---
title: "Gold Returns Above Key Trend Line: Can Bulls Regain Control?"
type: "News"
locale: "en"
url: "https://longbridge.com/en/news/285801592.md"
description: "Gold prices have risen for four consecutive days, regaining momentum and breaking through key moving averages. Benefiting from a weaker US dollar, continued central bank gold purchases, and cooling rate hike expectations, gold is seeing a rebound opportunity. However, resistance at the $4,800 level remains, and the overhang of inflation and rate hikes has not dissipated. Amidst the key battle between bulls and bears, can this \"gold rush\" continue?"
datetime: "2026-05-09T07:23:53.000Z"
locales:
  - [zh-CN](https://longbridge.com/zh-CN/news/285801592.md)
  - [en](https://longbridge.com/en/news/285801592.md)
  - [zh-HK](https://longbridge.com/zh-HK/news/285801592.md)
---

# Gold Returns Above Key Trend Line: Can Bulls Regain Control?

Gold is regaining momentum. After rising for four consecutive trading sessions, gold prices have moved back above key short-term technical moving averages, sparking market discussion on whether this rebound can sustain.

On Friday, gold futures closed up 0.44% at $4,720.40 per ounce, marking the longest winning streak since April 9. The weekly cumulative gain reached 1.95%, or $90.50 per ounce. According to Tyler Richey, technical analyst and co-editor at Sevens Report, gold prices broke above the 21-day moving average (blue line in the chart below) on the day—a short-term trend line that serves as an important reference for traders to judge whether momentum is improving. At the same time, it tested the 50-day moving average (red line in the chart below) for the second consecutive day, which is generally regarded as a more significant indicator for measuring medium-term direction.
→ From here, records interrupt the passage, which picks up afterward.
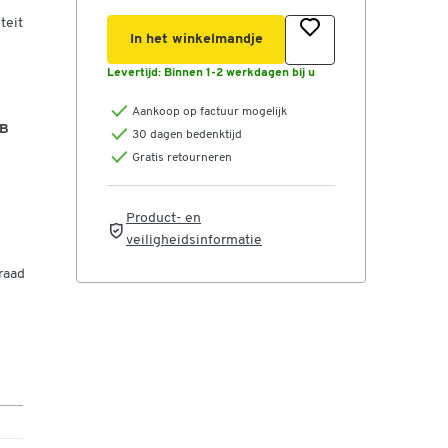
teit
In het winkelmandje
Levertijd:
Binnen 1-2 werkdagen bij u
Aankoop op factuur mogelijk
 B
30 dagen bedenktijd
Gratis retourneren
Product- en
veiligheidsinformatie
raad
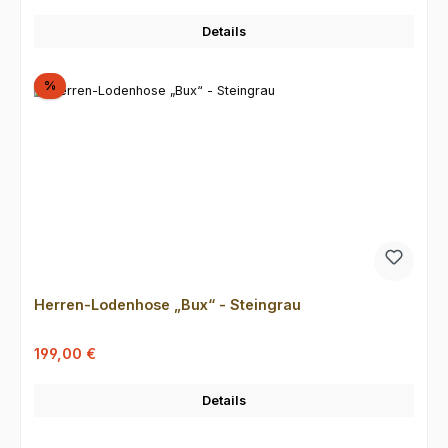
Details
Rabatt
%
Herren-Lodenhose „Bux“ - Steingrau
Verkaufspreis:
Regulärer Preis:
199,00 €
Details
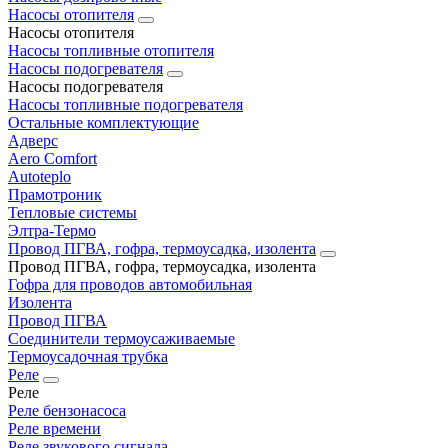
Насосы отопителя
Насосы отопителя
Насосы топливные отопителя
Насосы подогревателя
Насосы подогревателя
Насосы топливные подогревателя
Остальные комплектующие
Адверс
Aero Comfort
Autoteplo
Прамотроник
Тепловые системы
Элтра-Термо
Провод ПГВА, гофра, термоусадка, изолента
Провод ПГВА, гофра, термоусадка, изолента
Гофра для проводов автомобильная
Изолента
Провод ПГВА
Соединители термоусаживаемые
Термоусадочная трубка
Реле
Реле
Реле бензонасоса
Реле времени
Реле звукового сигнала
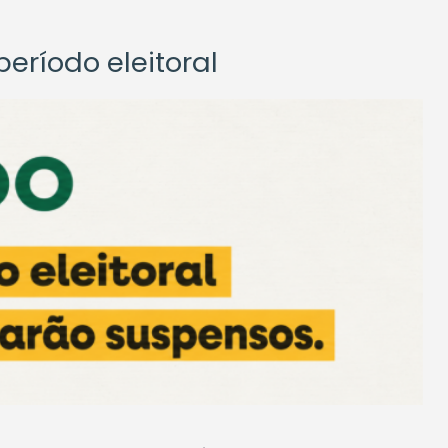
eríodo eleitoral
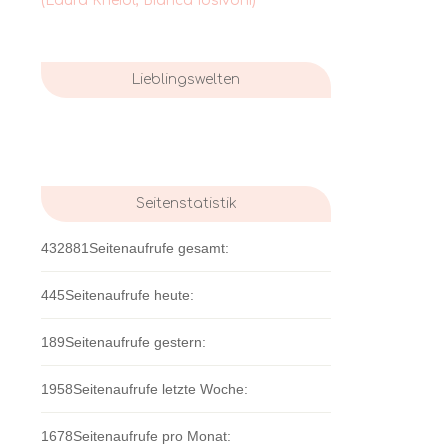
(Laura Kneidl, Bianca Iosivoni)
Lieblingswelten
Seitenstatistik
432881
Seitenaufrufe gesamt:
445
Seitenaufrufe heute:
189
Seitenaufrufe gestern:
1958
Seitenaufrufe letzte Woche:
1678
Seitenaufrufe pro Monat:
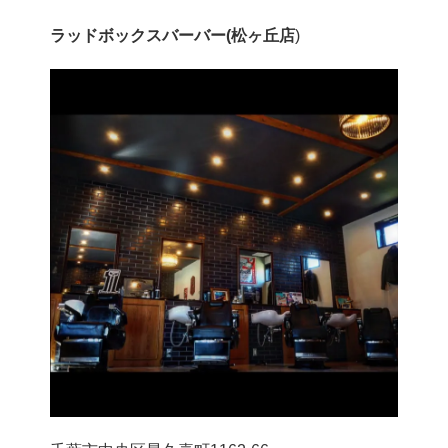
ラッドボックスバーバー(松ヶ丘店
)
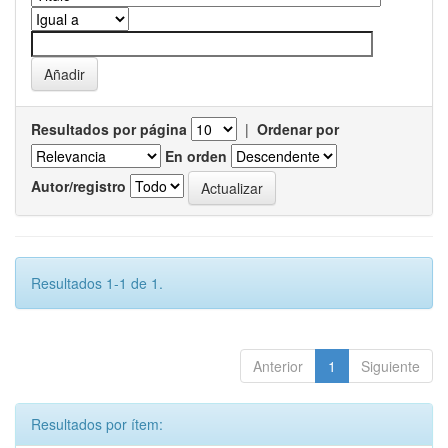
Resultados por página
|
Ordenar por
En orden
Autor/registro
Resultados 1-1 de 1.
Anterior
1
Siguiente
Resultados por ítem:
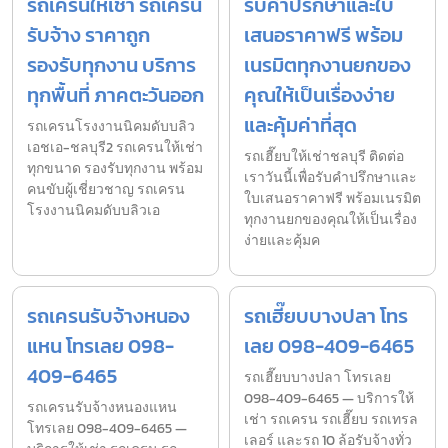
รถเครนให้เช่า รถเครน
รับคำปรึกษาและใบ
รับจ้าง ราคาถูก
เสนอราคาฟรี พร้อม
รองรับทุกงาน บริการ
เนรมิตทุกงานยกของ
ทุกพื้นที่ ภาคตะวันออก
คุณให้เป็นเรื่องง่าย
และคุ้มค่าที่สุด
รถเครนโรงงานนิคมดับบลิว
เอชเอ-ชลบุรี2 รถเครนให้เช่า
รถเฮี๊ยบให้เช่าชลบุรี ติดต่อ
ทุกขนาด รองรับทุกงาน พร้อม
เราวันนี้เพื่อรับคำปรึกษาและ
คนขับผู้เชี่ยวชาญ รถเครน
ใบเสนอราคาฟรี พร้อมเนรมิต
โรงงานนิคมดับบลิวเอ
ทุกงานยกของคุณให้เป็นเรื่อง
ง่ายและคุ้มค
รถเครนรับจ้างหนอง
รถเฮี๊ยบบางปลา โทร
แหน โทรเลย 098-
เลย 098-409-6465
409-6465
รถเฮี๊ยบบางปลา โทรเลย
098-409-6465 — บริการให้
รถเครนรับจ้างหนองแหน
เช่า รถเครน รถเฮี๊ยบ รถเทรล
โทรเลย 098-409-6465 —
เลอร์ และรถ 10 ล้อรับจ้างทั่ว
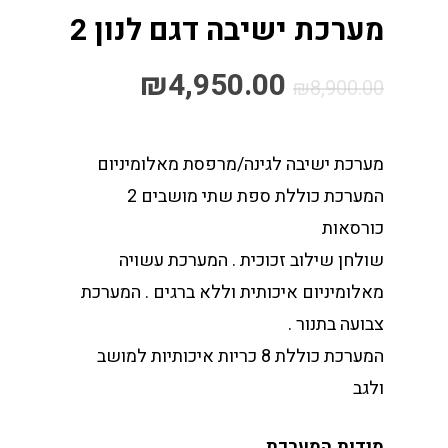
מערכת ישיבה דגם לנון 2
₪
4,950.00
₪
8,900.00
מערכת ישיבה לגינה/מרפסת מאלומיניום
המערכת כוללת ספת שתי מושבים 2
כורסאות
שולחן שילוב זכוכית . המערכת עשויה
מאלומיניום איכותית וללא ברגים . המערכת
צבועה בתנור .
המערכת כוללת 8 כריות איכותיות למושב
ולגב
מידות המערכת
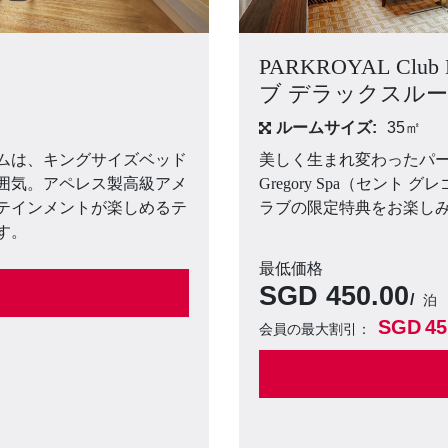
PARKROYAL Clu
ブ デラックスルー
ルームサイズ:
35㎡
ムは、キングサイズベッド
美しく生まれ変わったパー
雰囲気。アペレス製高級アメ
Gregory Spa（セン
テインメントが楽しめるテ
ラブの限定特典をお楽し
す。
最低価格
SGD
450.00
泊
SGD
45
会員の最大割引：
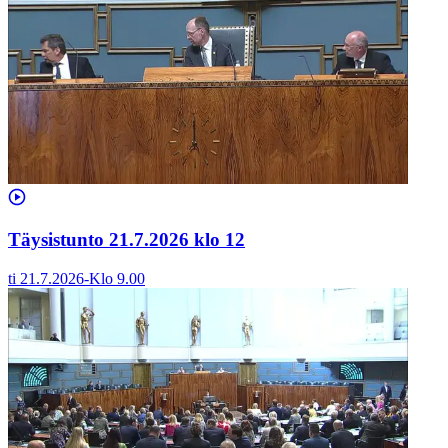
Täysistunto 21.7.2026 klo 12
ti 21.7.2026
-
Klo
9.00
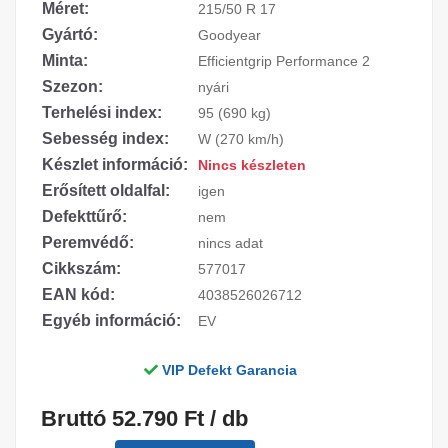
Méret:
215/50 R 17
Gyártó:
Goodyear
Minta:
Efficientgrip Performance 2
Szezon:
nyári
Terhelési index:
95 (690 kg)
Sebesség index:
W (270 km/h)
Készlet információ:
Nincs készleten
Erősített oldalfal:
igen
Defekttűrő:
nem
Peremvédő:
nincs adat
Cikkszám:
577017
EAN kód:
4038526026712
Egyéb információ:
EV
VIP Defekt Garancia
Bruttó 52.790 Ft / db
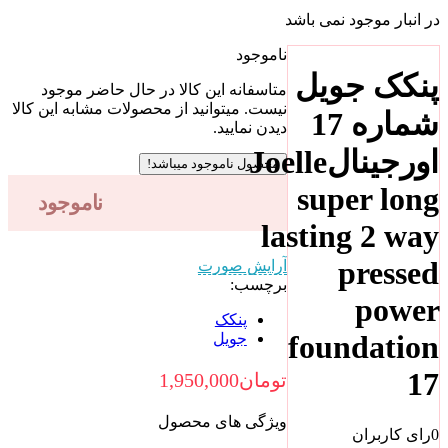
باشد
ناموجود
ل
متاسفانه این کالا در حال حاضر موجود
نیست. میتوانید از محصولات مشابه این کالا
1
دیدن نمایید.
Joell
محصول ناموجود میباشد!
s
ناموجود
last
آرایش صورت
برچسب:
پنکک
f
جویل
تومان
1,950,000
ویژگی های محصول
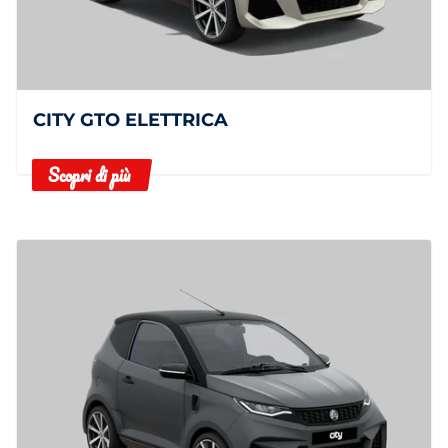
CITY GTO ELETTRICA
Scopri di più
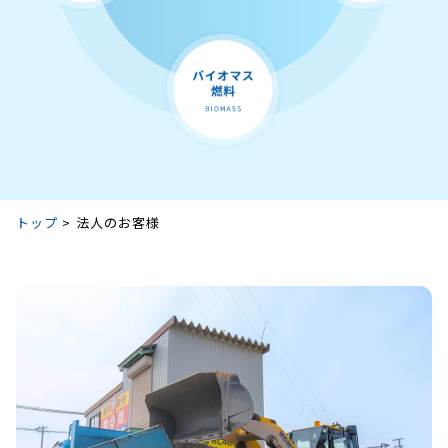
トップ
>
法人のお客様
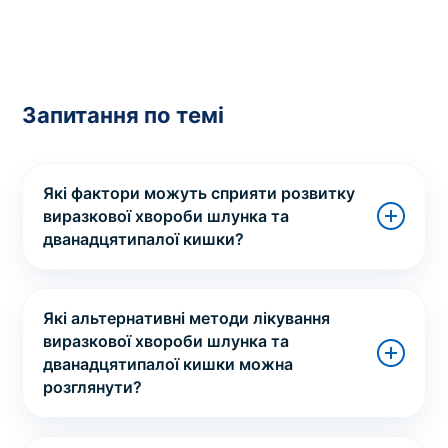
Запитання по темі
Які фактори можуть сприяти розвитку
виразкової хвороби шлунка та
дванадцятипалої кишки?
Які альтернативні методи лікування
виразкової хвороби шлунка та
дванадцятипалої кишки можна
розглянути?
The main driver of this rally is the weakening US dollar. Lukman Otunuga, Head of Market Research at global trading broker FXTM, stated that optimistic expectations for a potential peace agreement between the US and Iran eased some geopolitical concerns, putting pressure on the US dollar. On Friday, the ICE US Dollar Index fell 0.2% to 97.84. Since gold is priced in US dollars, a weaker dollar typically reduces the purchase cost for holders of other currencies, thereby boosting demand.

## Multiple Factors Provide Support

In addition to the weaker US dollar, the linkage effect between energy prices and Federal Reserve policy expectations also provided support for gold prices. Aakash Doshi, Head of Global Gold Strategy at State Street Investment Management, pointed out that as the risk of a sharp surge in oil prices diminishes, the pressure on the Federal Reserve to raise interest rates may also ease, which is bullish for gold.

Central bank gold buying continues to underpin the market. Doshi further noted that China has been continuously increasing its gold reserves—according to data released by the People's Bank of China on Thursday, China has increased its gold holdings for the 18th consecutive month.

Gold has risen 9.1% year-to-date but remains about 11.2% below the historical high of $5,318.40 per ounce set in January. Looking back at previous trends, gold surged last year and continued into early 2026, driven by a wave of global central bank gold purchases and market concerns over fiscal expansion and currency depreciation—particularly factors related to the US. However, after hitting the historical high in January, gold prices subsequently retreated.

## Technicals Have Not Yet Issued a Clear Bullish Signal

Despite the recent rebound, the overall technical signals remain cautious. Tyler Richey stated that gold is currently attempting to break out of the weak sideways pattern formed since early April, but the chart pattern has not yet issued a clear bullish signal, and the recent trend remains weak.

He pointed out that gold prices need to break more forcefully through the $4,800 to $4,900 per ounce range to confirm that bulls have regained control of the market; conversely, a closing price below $4,400 would serve as a warning signal.

## Inflation and Rate Hike Expectations Pose Potential Resistance

Uncertainties facing gold have not dissipated. Inflation concerns could quickly turn into resistance to price increases. According to CME FedWatch data, federal funds futures traders are currently pricing in a probability of no less than 14.4% that the Federal Reserve will raise interest rates at least once before the end of the year.

Rising interest rates typically increase the opportunity cost of holding gold, exerting downward pressure on gold prices. This means that if inflation data exceeds expectations or the Federal Reserve's policy stance turns hawkish, the current rebound momentum in gold may face tests.